Dolphin dies in explosion
Four fisherfolk have been arrested in Cambodia after they allegedly killed a rare Irrawaddy dolphin by tossing an explosive device into a river in northeastern Mondulkiri province, officials said yesterday. The 86kg freshwater dolphin was found dead Saturday in the Srepok River after people exploded the device to catch fish, Sam Samat, secretary of the provincial police chief said. "We never knew that there were Irrawaddy dolphins in Srepok River. The fishermen also did not know this kind of animal was in the river," he said, adding that three men and a woman were arrested. Fishing with explosives is common in Cambodia. Fewer than 100 of the famous pink dolphins are left in Asia's Mekong River; once there were thousands.
Activist's release urged
The US said it would push Beijing to release a prominent advocate of women's and minority rights ailing in a Chinese prison. Deputy Assistant Secretary of State for East Asia Randall Schriver said concerns over 58-year-old Rebiya Kadeer, among the most prominent members of the Uighur ethnic group in the largely Muslim Xinjiang Uighur Autonomous Region, would be raised with the Chinese government. Kadeer was arrested while on her way to meet with a US Congressional delegation in August 1999, and charged a month after her arrest with "providing secret information to foreigners" and ordered jailed for eight years after a secret trial. The US envoy in Beijing was asked to visit Kadeer, who reportedly is suffering from heart and gall bladder ailments with one and a half years more to serve in her jail term.
Villagers protest land use
Villagers in northern Vietnam set fire to a government building and held a local official hostage in a dispute over land taken for an industrial park, officials said yesterday. About 500 people gathered Tuesday in Lai Yen village to protest the expropriation, and several ransacked the village government building before dousing it with gasoline and setting it on fire, said a village official who identified himself only as Hanh. The trouble started when 52 families demanded higher compensation for farmland taken to build an industrial park in the village. They clashed earlier in the day with police who were ordered to clear the site for construction, injuring two villagers and a police officer, he said. Dozens of villagers have been jailed in recent years in Vietnam for assaulting authorities in disputes over compensation for land taken for infrastructure and development projects.

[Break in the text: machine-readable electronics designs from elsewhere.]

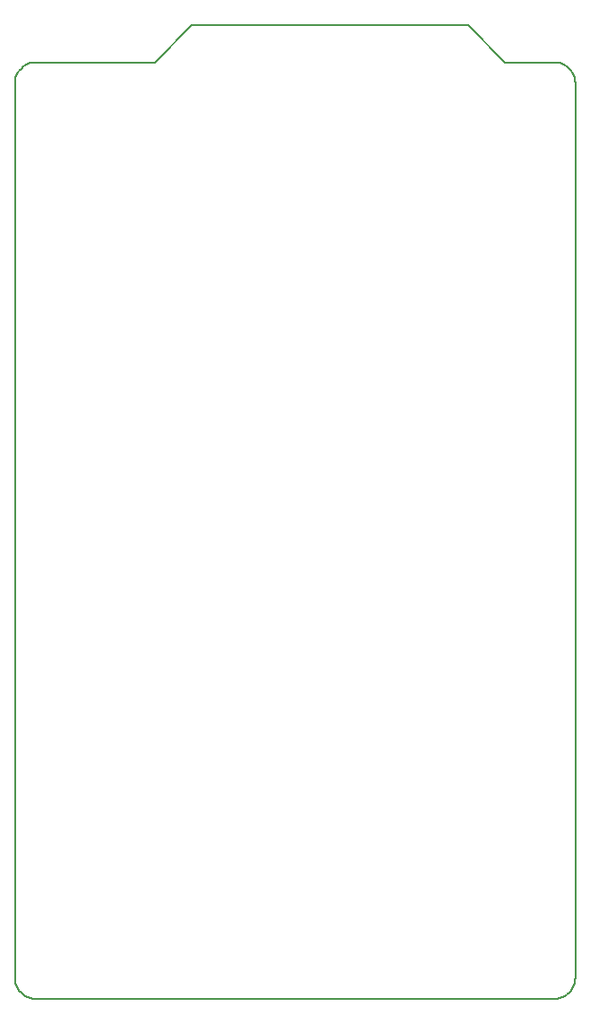
<source format=gko>
G04*
G04 #@! TF.GenerationSoftware,Altium Limited,Altium Designer,19.0.10 (269)*
G04*
G04 Layer_Color=16711935*
%FSLAX25Y25*%
%MOIN*%
G70*
G01*
G75*
%ADD15C,0.00600*%
D15*
X183169Y123399D02*
X183237Y122371D01*
X183438Y121361D01*
X183769Y120386D01*
X184224Y119462D01*
X184796Y118606D01*
X185476Y117831D01*
X186250Y117152D01*
X187106Y116580D01*
X188030Y116124D01*
X189005Y115793D01*
X190015Y115592D01*
X191043Y115525D01*
X383957D02*
X384984Y115592D01*
X385995Y115793D01*
X386970Y116124D01*
X387894Y116580D01*
X388750Y117152D01*
X389525Y117831D01*
X390204Y118606D01*
X390776Y119462D01*
X391231Y120386D01*
X391562Y121361D01*
X391763Y122371D01*
X391831Y123399D01*
X191043Y463950D02*
X190015Y463883D01*
X189005Y463682D01*
X188030Y463351D01*
X187106Y462895D01*
X186250Y462323D01*
X185476Y461644D01*
X184796Y460870D01*
X184224Y460013D01*
X183769Y459089D01*
X183438Y458114D01*
X183237Y457104D01*
X183169Y456076D01*
X391831D02*
X391763Y457104D01*
X391562Y458114D01*
X391231Y459089D01*
X390776Y460013D01*
X390204Y460870D01*
X389525Y461644D01*
X388750Y462323D01*
X387894Y462895D01*
X386970Y463351D01*
X385995Y463682D01*
X384984Y463883D01*
X383957Y463950D01*
X183169Y123399D02*
Y456076D01*
X249114Y477730D02*
X351969D01*
X391831Y123399D02*
Y456076D01*
X191043Y115525D02*
X383957D01*
X191043Y463950D02*
X235335D01*
X365748D02*
X383957D01*
X235335D02*
X249114Y477730D01*
X351969D02*
X365748Y463950D01*
M02*

</source>
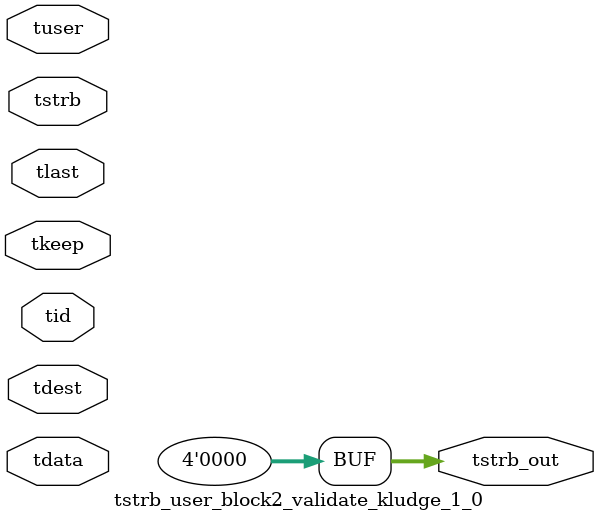
<source format=v>


`timescale 1ps/1ps

module tstrb_user_block2_validate_kludge_1_0 #
(
parameter C_S_AXIS_TDATA_WIDTH = 32,
parameter C_S_AXIS_TUSER_WIDTH = 0,
parameter C_S_AXIS_TID_WIDTH   = 0,
parameter C_S_AXIS_TDEST_WIDTH = 0,
parameter C_M_AXIS_TDATA_WIDTH = 32
)
(
input  [(C_S_AXIS_TDATA_WIDTH == 0 ? 1 : C_S_AXIS_TDATA_WIDTH)-1:0     ] tdata,
input  [(C_S_AXIS_TUSER_WIDTH == 0 ? 1 : C_S_AXIS_TUSER_WIDTH)-1:0     ] tuser,
input  [(C_S_AXIS_TID_WIDTH   == 0 ? 1 : C_S_AXIS_TID_WIDTH)-1:0       ] tid,
input  [(C_S_AXIS_TDEST_WIDTH == 0 ? 1 : C_S_AXIS_TDEST_WIDTH)-1:0     ] tdest,
input  [(C_S_AXIS_TDATA_WIDTH/8)-1:0 ] tkeep,
input  [(C_S_AXIS_TDATA_WIDTH/8)-1:0 ] tstrb,
input                                                                    tlast,
output [(C_M_AXIS_TDATA_WIDTH/8)-1:0 ] tstrb_out
);

assign tstrb_out = {1'b0};

endmodule


</source>
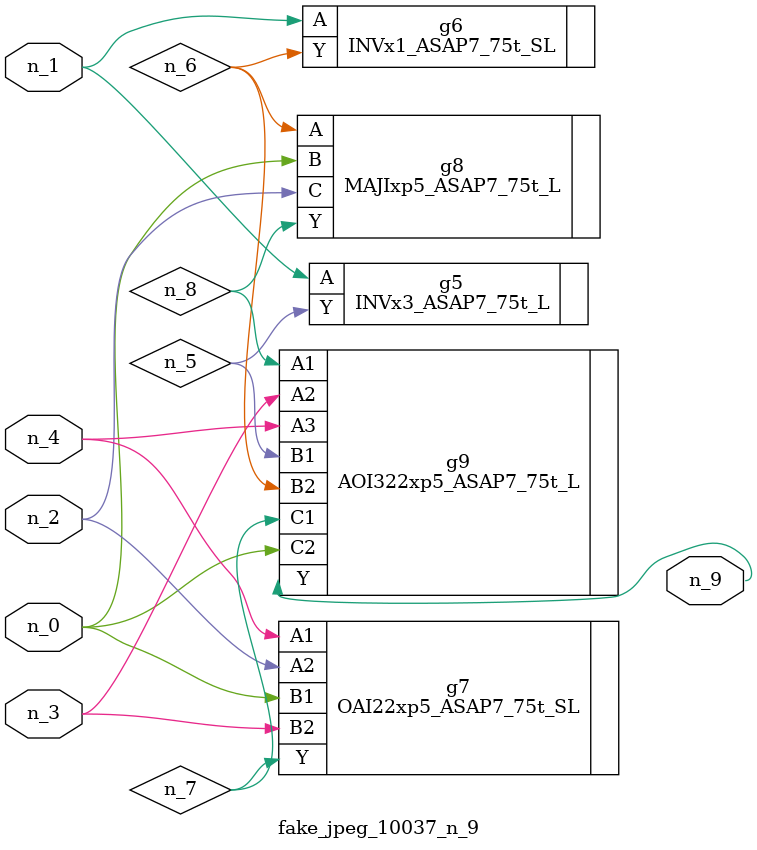
<source format=v>
module fake_jpeg_10037_n_9 (n_3, n_2, n_1, n_0, n_4, n_9);

input n_3;
input n_2;
input n_1;
input n_0;
input n_4;

output n_9;

wire n_8;
wire n_6;
wire n_5;
wire n_7;

INVx3_ASAP7_75t_L g5 ( 
.A(n_1),
.Y(n_5)
);

INVx1_ASAP7_75t_SL g6 ( 
.A(n_1),
.Y(n_6)
);

OAI22xp5_ASAP7_75t_SL g7 ( 
.A1(n_4),
.A2(n_2),
.B1(n_0),
.B2(n_3),
.Y(n_7)
);

MAJIxp5_ASAP7_75t_L g8 ( 
.A(n_6),
.B(n_0),
.C(n_2),
.Y(n_8)
);

AOI322xp5_ASAP7_75t_L g9 ( 
.A1(n_8),
.A2(n_3),
.A3(n_4),
.B1(n_5),
.B2(n_6),
.C1(n_7),
.C2(n_0),
.Y(n_9)
);


endmodule
</source>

Alleged separatist arrested
Malaysia confirmed the arrest of a man described by Thai Prime Minister Thaksin Shinawatra as the mastermind behind an upsurge in Muslim separatist violence in southern Thailand but said he was a Malaysian citizen and could not be extradited. Deputy Internal Security Minister Noh Omar said the man was arrested on Jan. 5 and was being held under the Internal Security Act, which allows for indefinite detention without trial. He identified him as Abdul Rahman Ahmad, also known as Deraman Koteh. Thaksin named him as Doramae Kuteh, also known as Chae Kumae Kuteh, and said checks were being made on his nationality. Noh declined to say whether the man under arrest was suspected of being the leader of Muslim separatists accused of a resurgence of violence in mainly Buddhist Thailand which has left at least 570 people dead in the past year.